* [COLLECTED MATERIAL]:
:::::
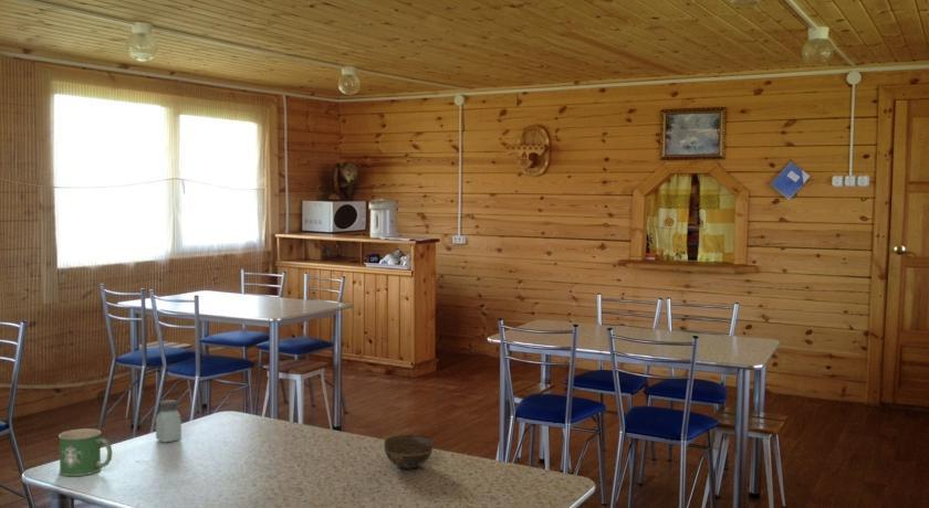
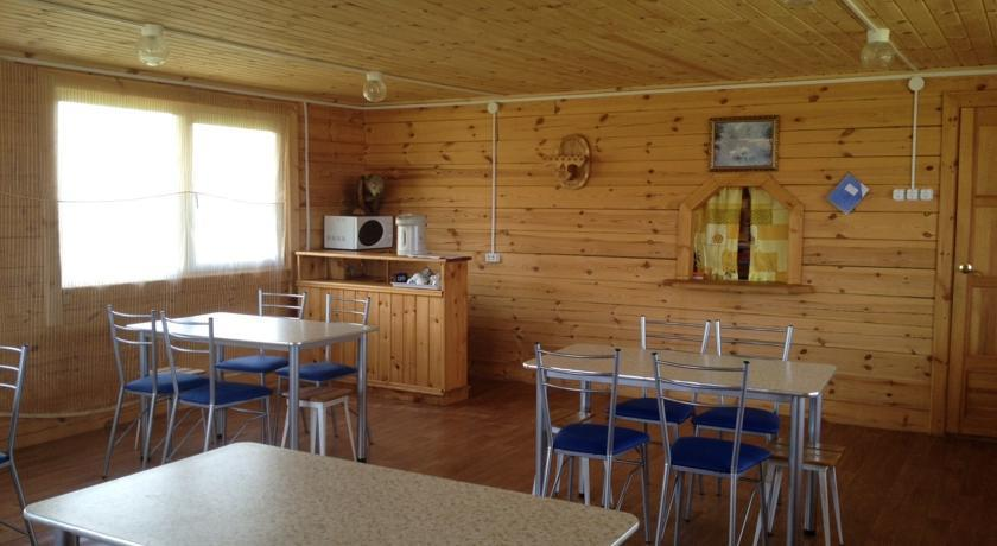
- saltshaker [155,399,182,444]
- mug [58,427,113,477]
- cup [383,433,435,470]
:::::
Word for word, repeat the data above with the pictures left out.

* [EXERCISE SOLUTION]:
- saltshaker [155,399,182,444]
- mug [58,427,113,477]
- cup [383,433,435,470]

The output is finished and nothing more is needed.